5. They’re Incapable of Celebrating You
When something good happens to you, they can’t be genuinely happy for you.
At best, they’re indifferent.
At worst, they’re resentful.
Because celebrating you requires caring about your happiness, and they don’t. Your joy doesn’t bring them joy because they’re not emotionally connected to you that way.
They might perform congratulations if other people are watching, but when it’s just the two of you, your wins mean nothing to them.
6. There’s a Coldness That Never Goes Away
Even in good moments, there’s something cold and detached about them.
You can sense that they’re not really there with you emotionally.
Whatever’s happening between you is not deep.
It’s like trying to warm yourself by a fire that looks real but gives off no heat.
The appearance is there, but the substance isn’t.

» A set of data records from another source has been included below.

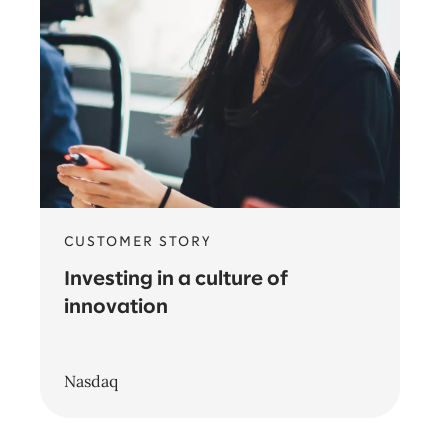
CUSTOMER STORY
Investing in a culture of
innovation
Nasdaq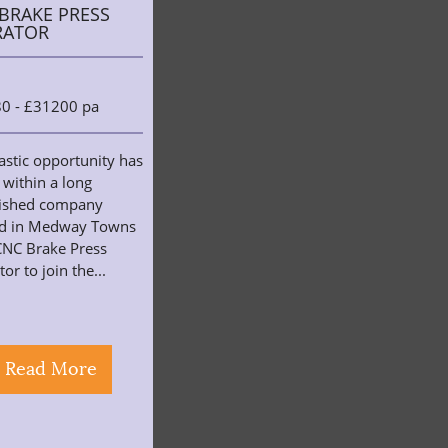
BRAKE PRESS
RATOR
0 - £31200 pa
astic opportunity has
 within a long
lished company
ed in Medway Towns
CNC Brake Press
or to join the...
Read More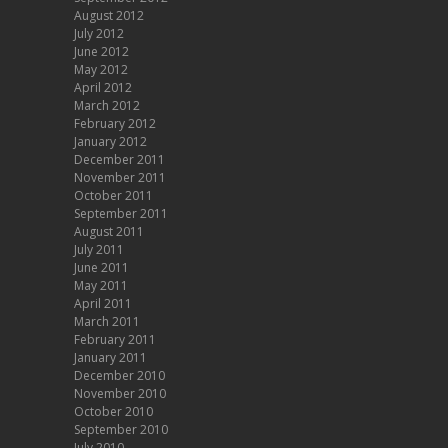
August 2012
July 2012
June 2012
May 2012
April 2012
March 2012
February 2012
January 2012
December 2011
November 2011
October 2011
September 2011
August 2011
July 2011
June 2011
May 2011
April 2011
March 2011
February 2011
January 2011
December 2010
November 2010
October 2010
September 2010
July 2010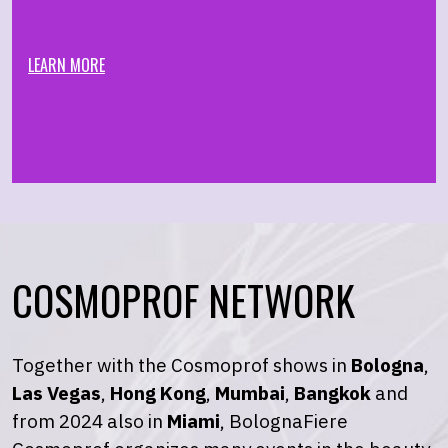
LEARN MORE
COSMOPROF NETWORK
Together with the Cosmoprof shows in
Bologna
,
Las Vegas
,
Hong Kong
,
Mumbai
,
Bangkok
and
from 2024 also in
Miami
, BolognaFiere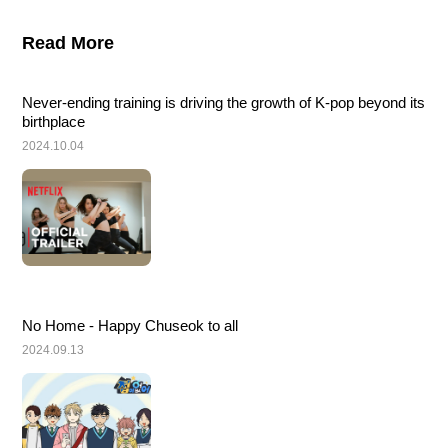
Read More
Never-ending training is driving the growth of K-pop beyond its 
birthplace
2024.10.04
No Home - Happy Chuseok to all
2024.09.13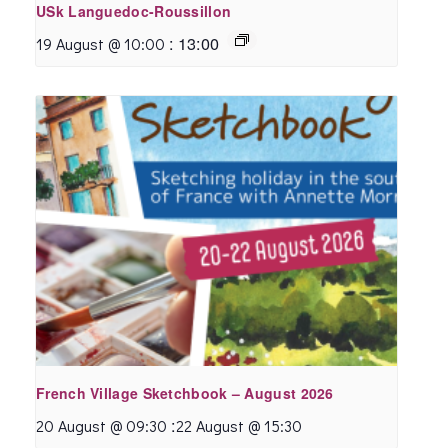
USk Languedoc-Roussillon
:
13:00
19 August @ 10:00
French Village Sketchbook – August 2026
:
20 August @ 09:30
22 August @ 15:30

And that coldness, you feel it in your bones.
You know something fundamental is missing, even if you can’t quite name it.
7. They Use People, Including You
It’s not just you.
Everyone in their life serves a function.
You’re useful to them….maybe for money, appearances, taking care of things, or providing something they need.
But you’re not valued as a person.
You’re valued for what you do for them.
And the moment you stop being useful, they’ll discard you without hesitation.
People incapable of love don’t see others as full humans with worth.
They see them as tools to meet their needs.
8. Nothing You Do Is Ever Enough

You could bend over backward trying to make them happy, meet their needs, be a good spouse, and it’s never enough.
Not because you’re actually failing, nope.
They’re incapable of satisfaction or gratitude.
There’s a bottomless pit where love and appreciation should be, and nothing you pour into it will ever fill it.
So, the problem isn’t what you’re doing or not doing.
The problem is that they’re incapable of receiving love or recognizing it when it’s given.
9. They Lack Genuine Remorse
When they hurt you, and they will, they don’t feel bad about it.
They might be upset that you’re upset because it’s inconvenient for them.
But actual remorse for causing you pain?
That’s not there.
They can’t feel guilty for hurting you because they don’t have that emotional range.
Your pain doesn’t affect them the way it should.
10. You Feel Completely Alone
You’re married, living with someone, but you feel devastatingly alone.
Because you are alone.
You’re alone with someone who can’t connect with you on a human level.
It’s lonelier than being single because at least when you’re single, you’re not expecting connection from someone standing right in front of you who can’t give it.
Why Some People Can’t Love
Some people are incapable of love because of severe personality disorders, e.g, narcissistic personality disorder, antisocial personality disorder, and others.
Some experienced such severe trauma or neglect in childhood that the parts of them that develop empathy and connection never formed properly.
Some are just fundamentally wired differently in ways that prevent genuine emotional connection.
Whatever the reason, the outcome is the same: they can’t love you.
Not won’t – can’t.
And no amount of love from you will change that or teach them how.
If you’re married to someone incapable of love, it’s not your fault.
You didn’t cause this, and you can’t fix this.
You can’t love them hard enough to teach them how to love you back.
They’re not capable of loving anyone.
Not you, not their previous partners, not anyone.
You could be perfect, and it wouldn’t matter because the issue isn’t you.
What You Should Do
Accept the reality.
Stop making excuses and hoping they’ll change.
Stop waiting for them to suddenly develop the capacity for love.
It’s not going to happen.
Grieve.
You need to mourn the marriage you thought you had, the person you thought you married, the future you thought you were building.
Get support.
Therapy, trusted friends, family; you need people who understand what you’re dealing with.
Protect yourself. Emotionally, financially, in every way.
People incapable of love are often capable of harm.
Consider leaving.
I know it’s complicated – finances, kids, fear, hope, all of it.
But staying married to someone incapable of love is slowly destroying you.
You’re giving everything to someone who has nothing to give back.
You’re loving someone who can’t love you.